* INFORMATION SHOWN *
+--
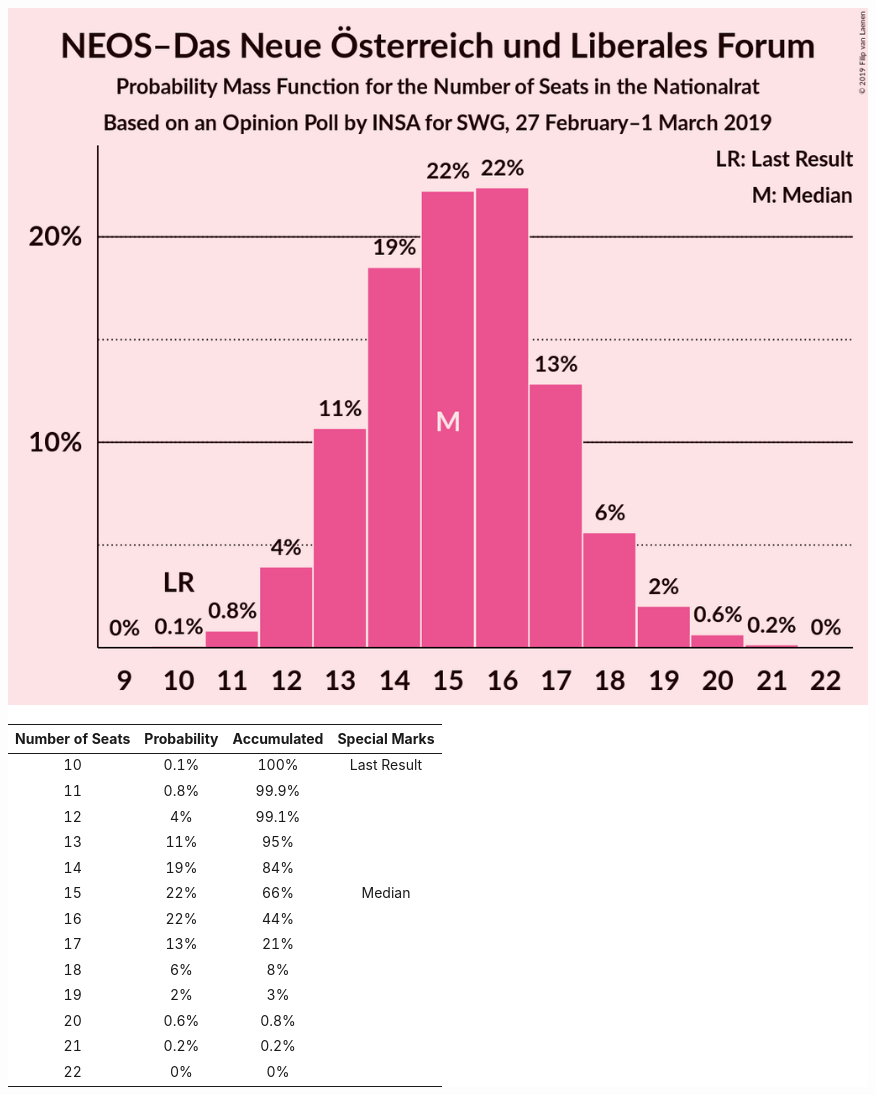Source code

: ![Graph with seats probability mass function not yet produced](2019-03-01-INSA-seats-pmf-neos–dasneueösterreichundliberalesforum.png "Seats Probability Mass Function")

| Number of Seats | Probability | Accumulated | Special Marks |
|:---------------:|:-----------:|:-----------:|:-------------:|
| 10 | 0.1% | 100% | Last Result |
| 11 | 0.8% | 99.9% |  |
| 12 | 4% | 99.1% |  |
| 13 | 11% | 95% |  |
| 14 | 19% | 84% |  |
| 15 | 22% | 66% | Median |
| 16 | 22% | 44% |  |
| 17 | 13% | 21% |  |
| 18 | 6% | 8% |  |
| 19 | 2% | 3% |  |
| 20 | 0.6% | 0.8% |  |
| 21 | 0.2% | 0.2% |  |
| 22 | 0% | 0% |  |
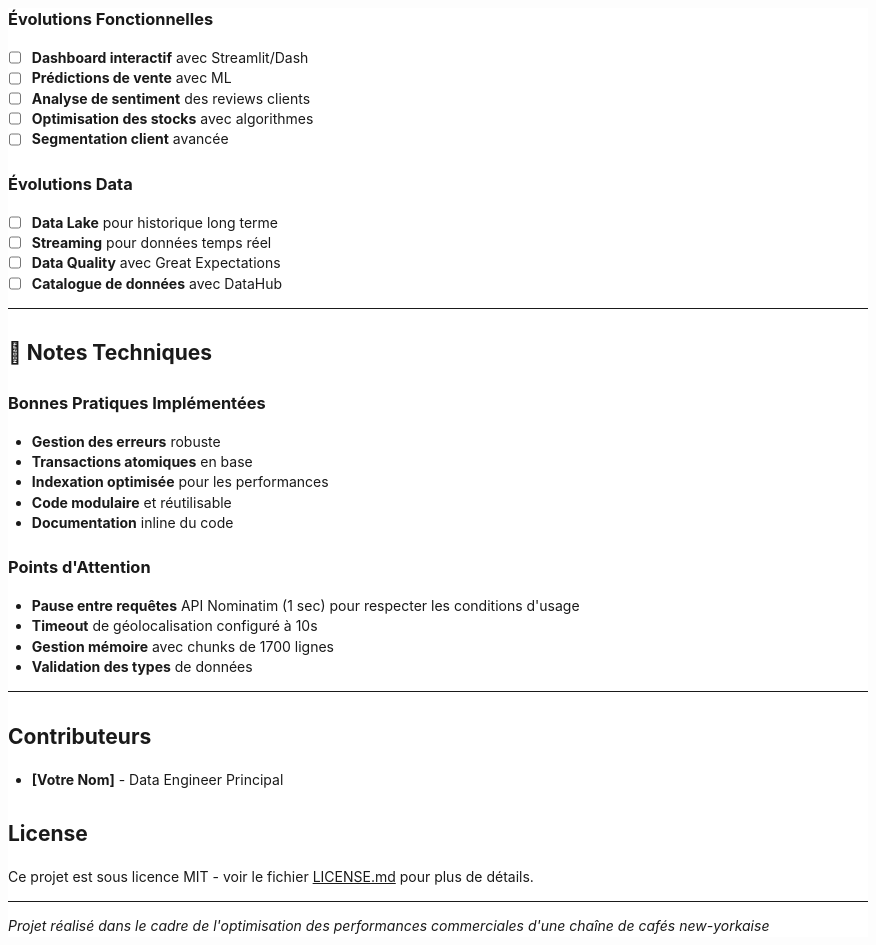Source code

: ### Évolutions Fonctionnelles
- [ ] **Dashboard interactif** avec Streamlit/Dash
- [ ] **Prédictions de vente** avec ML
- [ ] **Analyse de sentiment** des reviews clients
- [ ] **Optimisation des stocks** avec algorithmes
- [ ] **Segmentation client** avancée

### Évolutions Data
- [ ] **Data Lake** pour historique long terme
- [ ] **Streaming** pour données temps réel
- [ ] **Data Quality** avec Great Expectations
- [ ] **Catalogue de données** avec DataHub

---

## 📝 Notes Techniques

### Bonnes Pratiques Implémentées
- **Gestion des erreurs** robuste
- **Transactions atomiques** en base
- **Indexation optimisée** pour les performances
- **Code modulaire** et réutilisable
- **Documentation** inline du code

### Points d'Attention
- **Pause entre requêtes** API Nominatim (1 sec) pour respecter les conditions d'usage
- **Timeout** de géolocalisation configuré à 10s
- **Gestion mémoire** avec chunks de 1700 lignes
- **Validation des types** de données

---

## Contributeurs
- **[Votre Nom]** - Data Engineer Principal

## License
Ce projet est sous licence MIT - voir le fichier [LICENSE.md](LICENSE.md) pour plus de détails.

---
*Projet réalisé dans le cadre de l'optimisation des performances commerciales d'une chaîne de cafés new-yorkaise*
+--
* WORK REQUIRED *
Put the lines of the records into a Markdown table with the columns Row and Record line, beginning with the line that contains "### Évolutions Fonctionnelles" and running through the line that contains "## 📝 Notes Techniques". Include only those lines, number each row, and leave out blank lines.

* RESPONSE TO THIS EXERCISE *
| Row | Record line |
|---|---|
| 1 | : ### Évolutions Fonctionnelles |
| 2 | - [ ] **Dashboard interactif** avec Streamlit/Dash |
| 3 | - [ ] **Prédictions de vente** avec ML |
| 4 | - [ ] **Analyse de sentiment** des reviews clients |
| 5 | - [ ] **Optimisation des stocks** avec algorithmes |
| 6 | - [ ] **Segmentation client** avancée |
| 7 | ### Évolutions Data |
| 8 | - [ ] **Data Lake** pour historique long terme |
| 9 | - [ ] **Streaming** pour données temps réel |
| 10 | - [ ] **Data Quality** avec Great Expectations |
| 11 | - [ ] **Catalogue de données** avec DataHub |
| 12 | --- |
| 13 | ## 📝 Notes Techniques |